They say its not over until the fat lady sings. This saying rung so true on Sunday for many an English people as France came from behind to escape the claws of an embarrassing defeat with an amazing 2-1 victory against England in the Euro Championships in Portugal.

The English led by David Beckham and the on-form Frank Lampard had thought that the game was in the bag with a 1-0 lead with two minutes to go.

But this was not to be as the great French kept the pressure up through out, playing short passes inside the danger area, mostly directed at Arsenals striker extraordinaire Thierry Henry.

The pressure finally paid off when they were awarded a free kick, which Zinadine Zizou Zidane (who else?) converted, leaving Englands keeper David James speechless and motionless.

The Real Madrid midfield general later scored an unstoppable penalty that sealed Frances historic victory. Drama.

What does this have to do with SA football? The lessons here are that firstly since we are involved in the 2006 World Cup qualifiers with no-name countries like the Cape Verde (against whom we won 2-0 in Bloemfontein) in our group many have concluded that our qualification will almost be automatic.

This is the type of mentality that Beckham et al. had with a 1-0 lead and two minutes to go but they paid the price.

Bafana should be careful not to be complacent as the nature of football is that we cannot judge opponents by looking at their position on the FIFA world rankings, thats academic.

The reality on the field is something else.

Secondly we need to have a player who can dictate the pace of play like Frances Zizou. The current crop of national players does not have a Doctor Khumalo, Lucas Radebe, Neil Tovey, John Moeti or Jomo Sono.

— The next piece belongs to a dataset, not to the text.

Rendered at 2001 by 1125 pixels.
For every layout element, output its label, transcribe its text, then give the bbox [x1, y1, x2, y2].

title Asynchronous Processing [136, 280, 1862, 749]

The kind of player who can lift the others when the going is tough and thats what Zidane did against England. Many ask what League champions Kaizer Chiefs would've done without the leadership, experience and tenacious determination Shoes Moshoeu.

Yes a team should not be built around one player, what happens if he can't perform on the day. Then in this case one should rely on a number of players who form the core and who have the ambition and will to carry the baton in the absence of a Captain Marvellous.

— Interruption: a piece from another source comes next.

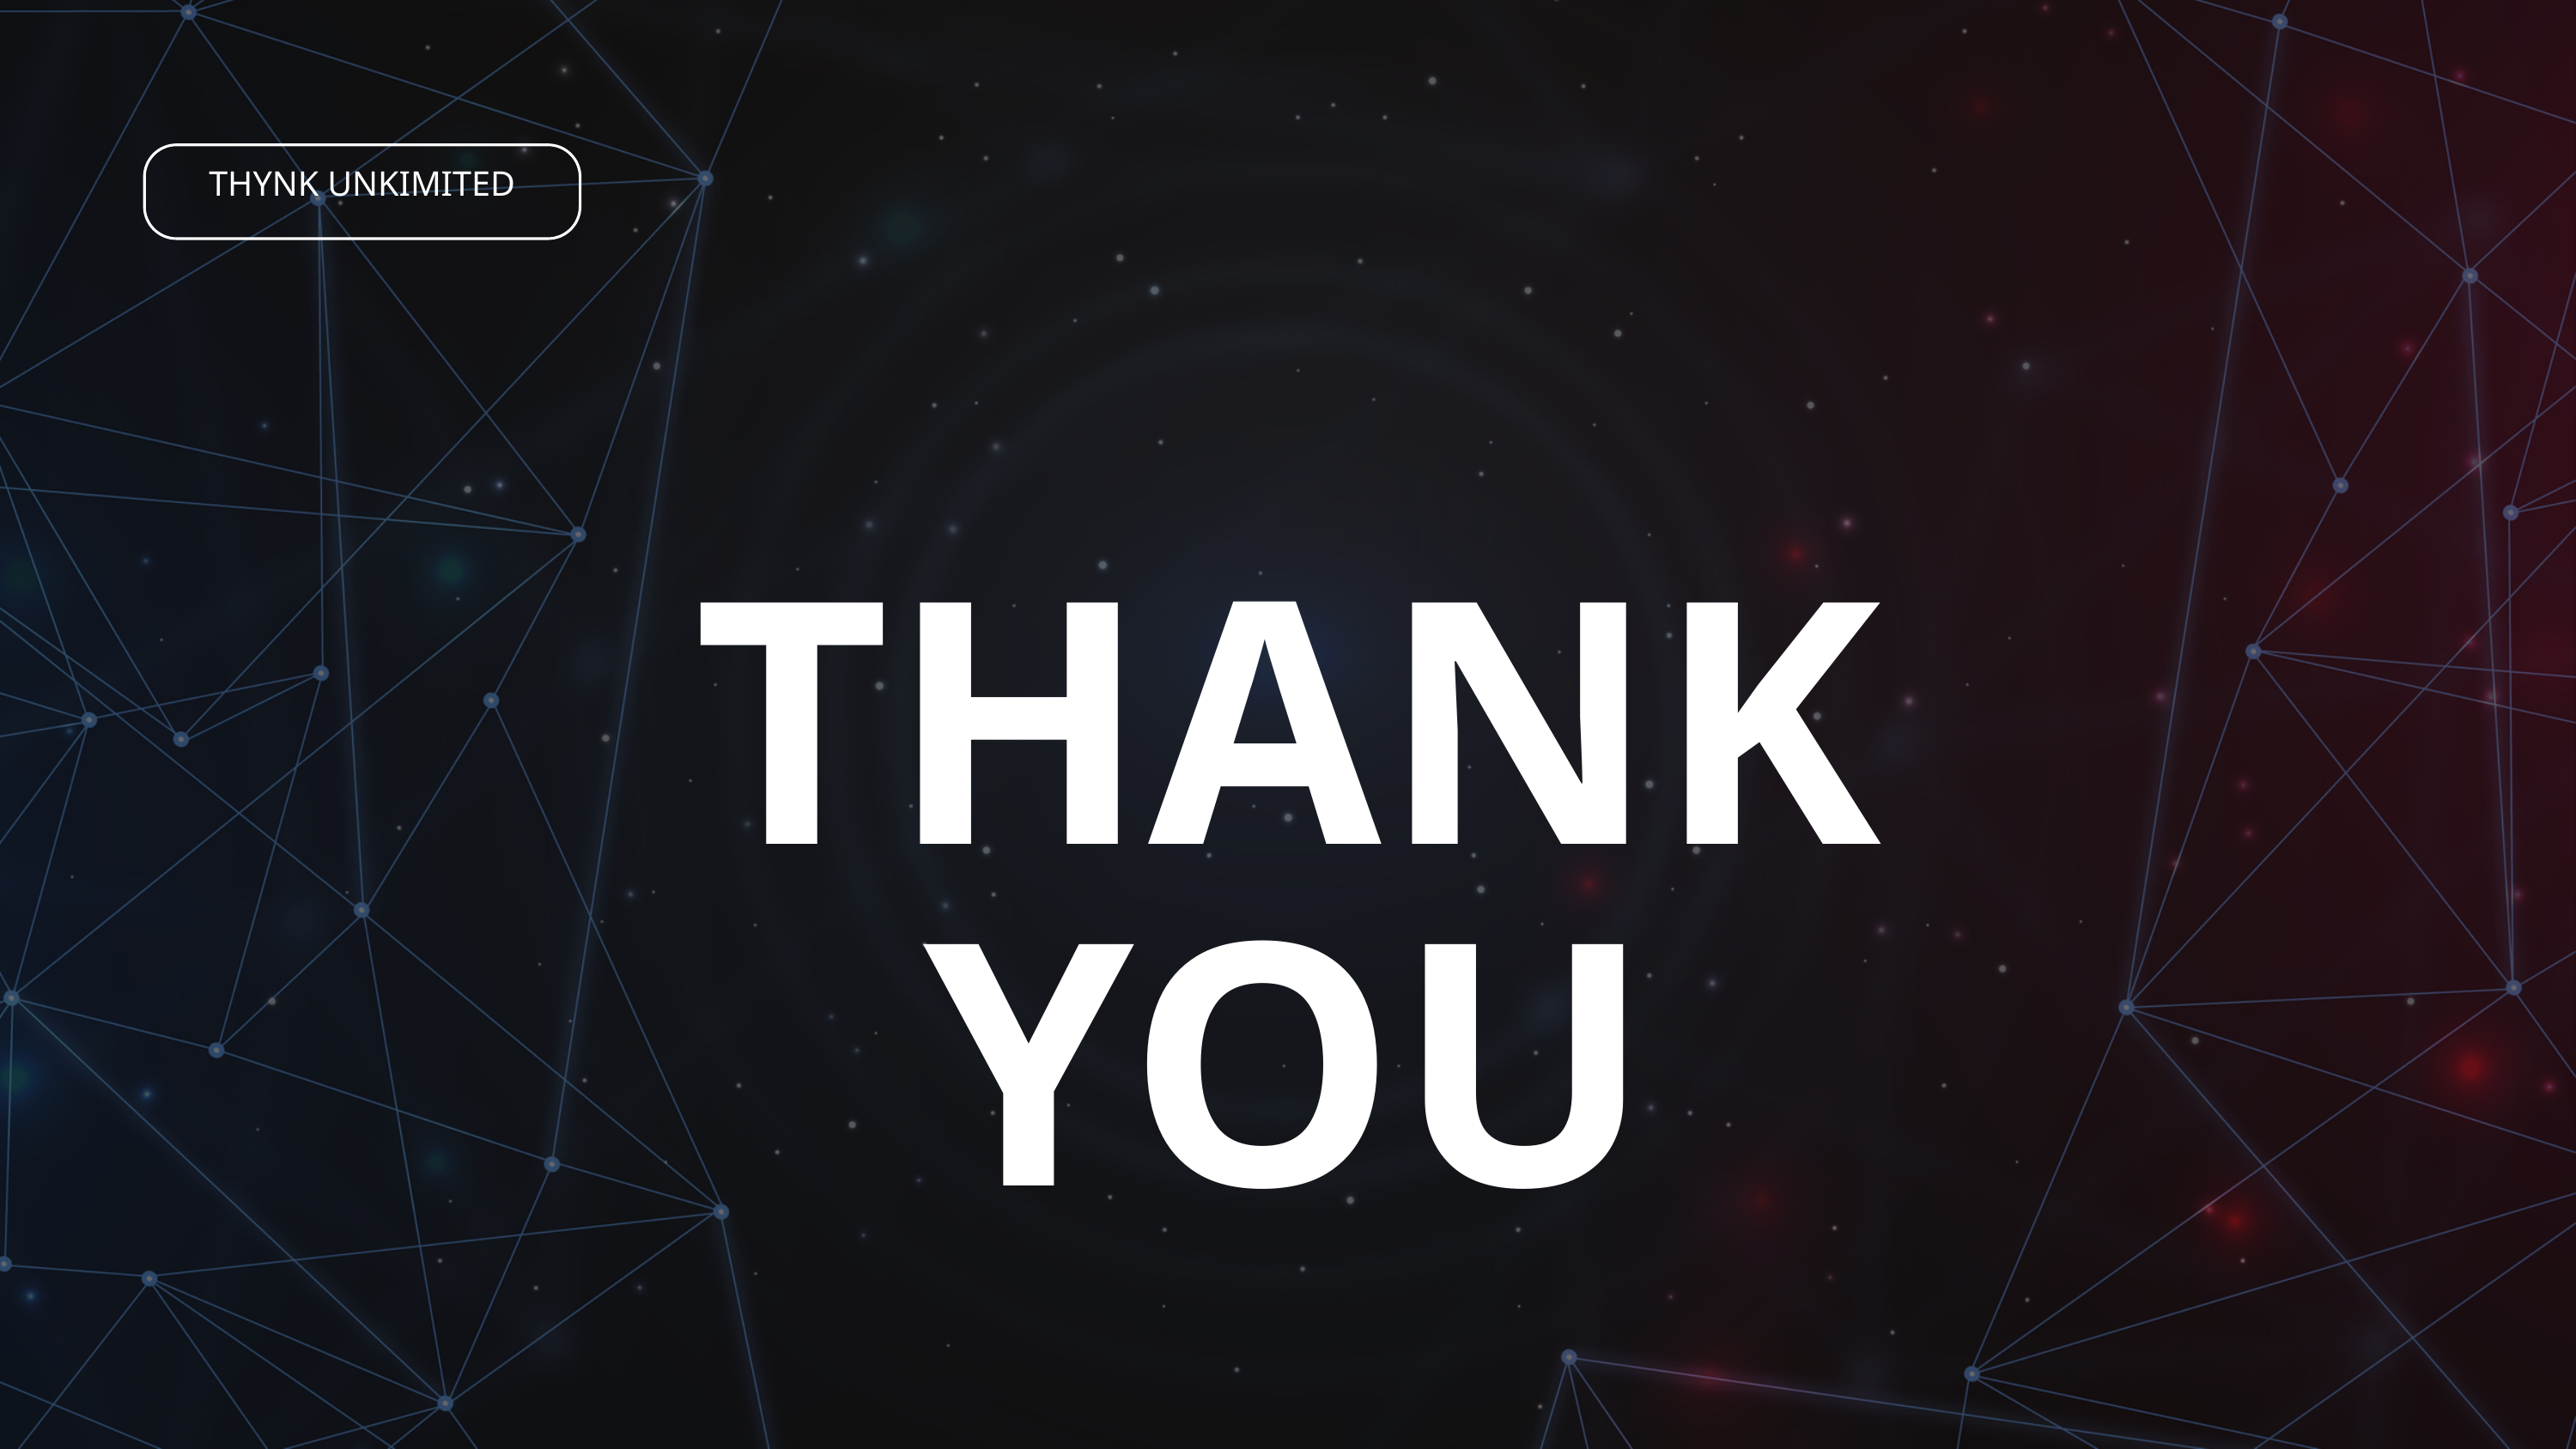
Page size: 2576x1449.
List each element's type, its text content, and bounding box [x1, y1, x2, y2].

This has been very difficult to achieve with our post 1996 players, which brings us to another vital issue. The reality with our national set-up at the moment is that you have players who are frequently caught up in club vs. country dilemmas.

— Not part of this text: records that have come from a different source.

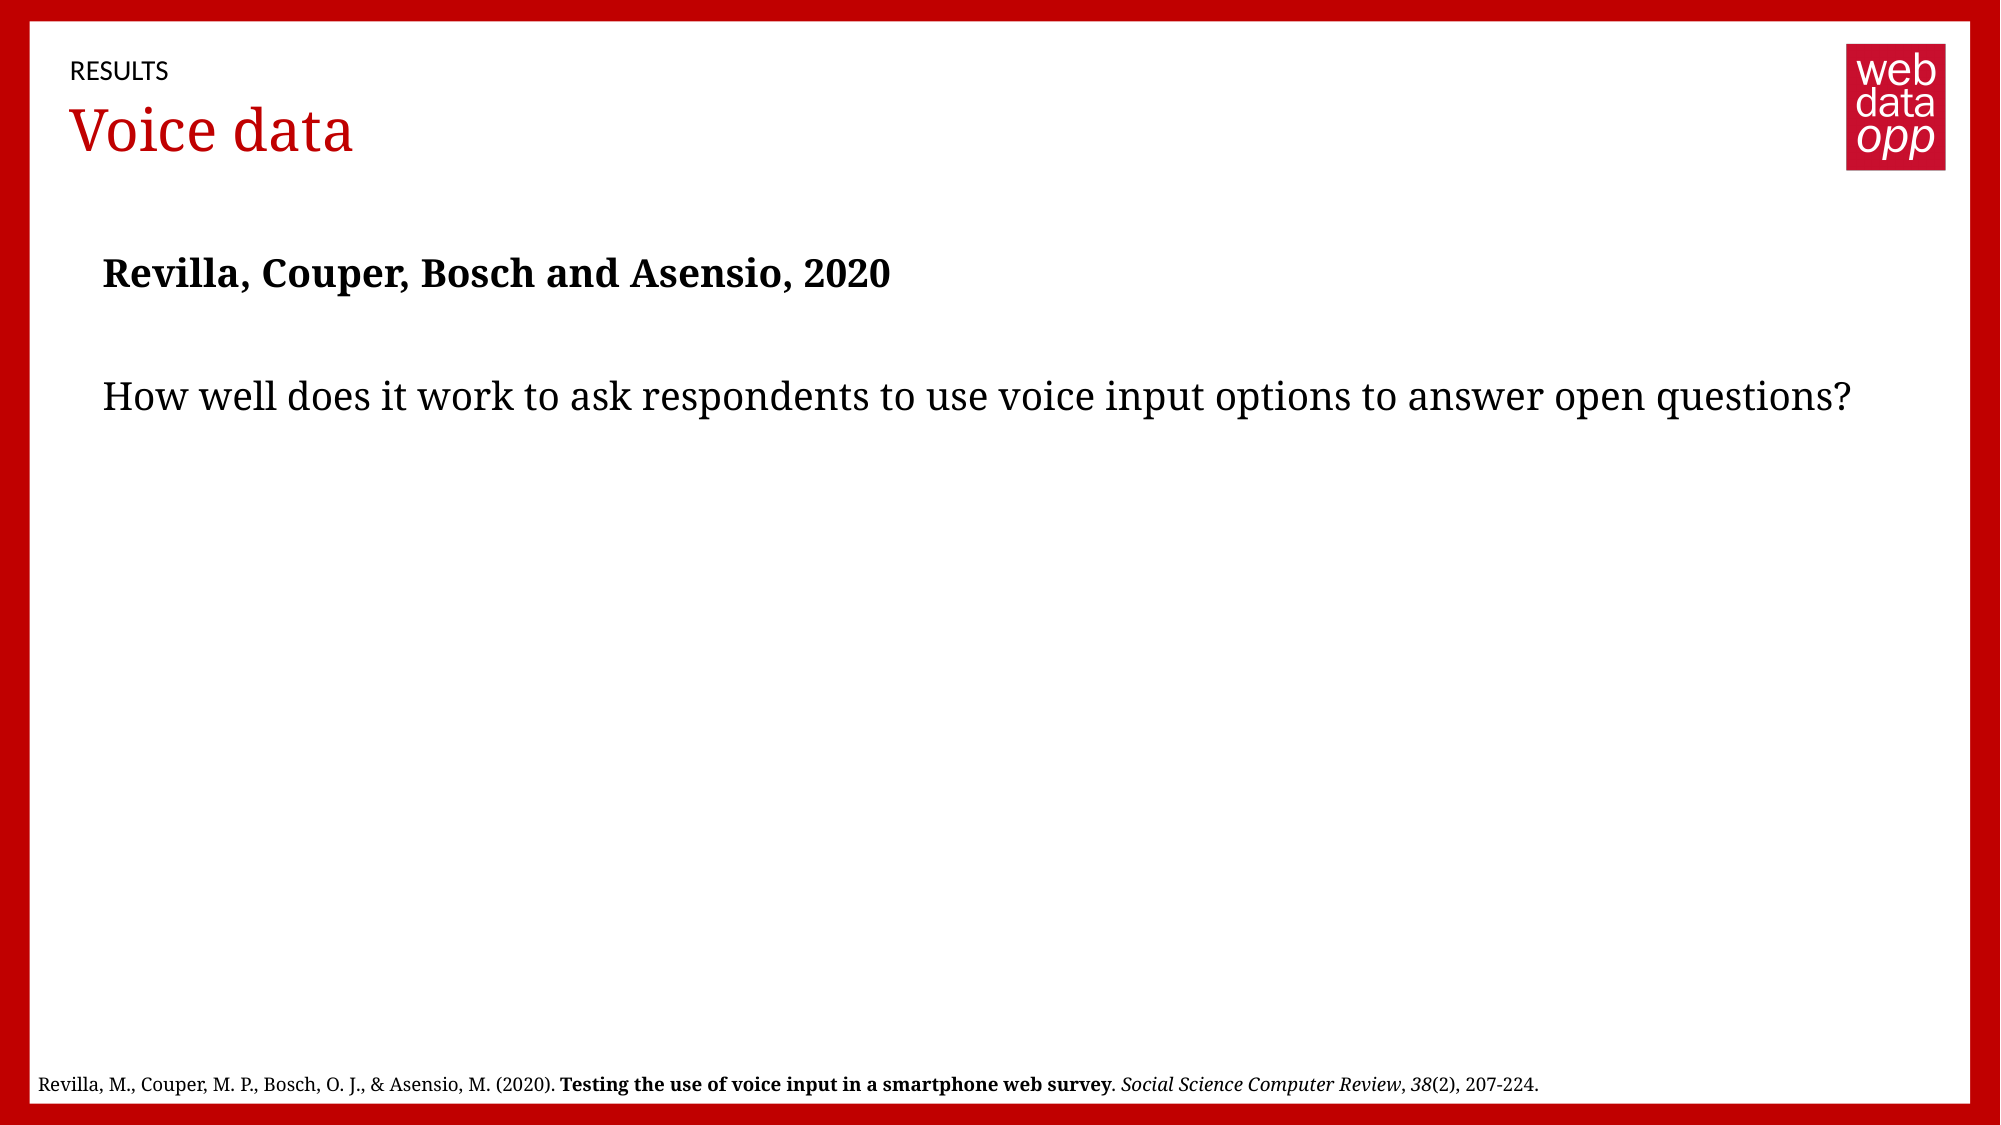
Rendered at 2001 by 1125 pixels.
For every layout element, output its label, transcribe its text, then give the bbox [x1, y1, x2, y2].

list RESULTS [54, 48, 1747, 95]
text_box Revilla, M., Couper, M. P., Bosch, O. J., & Asensio, M. (2020). Testing the use of voice input in a smartphone web survey. Social Science Computer Review, 38(2), 207-224. [23, 1064, 1807, 1103]
title Voice data [54, 97, 1807, 169]
list Revilla, Couper, Bosch and Asensio, 2020 How well does it work to ask respondents to use voice input options to answer open questions? Item nonresponse (% did not answer all 6 experimental questions) Android-Voice: 63.3% iOS-Dictation: 3.3% Control groups: 1.5% in Android; 3.0% in iOS Problems reported Android-Voice: 26.3% iOS-Dictation: 8.7% Control groups: 5.4% in Android and 6.0% in iOS [87, 246, 1881, 1028]
picture [1845, 42, 1948, 174]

With a situation like this occurring all the time its difficult to have a player or core group of players on whose shoulders the hopes of the country will be carried as the manager doesn't know if they'll perform to their outmost best or even convince their clubs to release them for national team training.

The 1996 Africa nations team was a different crop. You had the Neil Toveys, Lucas Radebes et. Al who put in tremendous efforts into the Bafana shirt.

Legend has it that Jomo Sono was getting married on one Saturday in the early 80s and he went on to play for Pirates on the same afternoon of his wedding scoring a late winner for Pirates in the JPS Special Final.

Thats the kind of determination that has paid off tremendously as now Sono owns his own team in the Premiership and is one of the most successful coaches South Africa has ever had.

Lets hope that the enthusiasm that new manager Philip Baxter has brought into the team will inspire our players to take the bull by its horns and play their hearts out throughout the 2006 World Cup qualification games, whether this is against minnows like the Cape Verde or big football countries like Ghana.

Its not a fluke or pure luck that France managed to record such historic comebacks , it is a the result of commitment to
the national colours plus presence of outstanding character.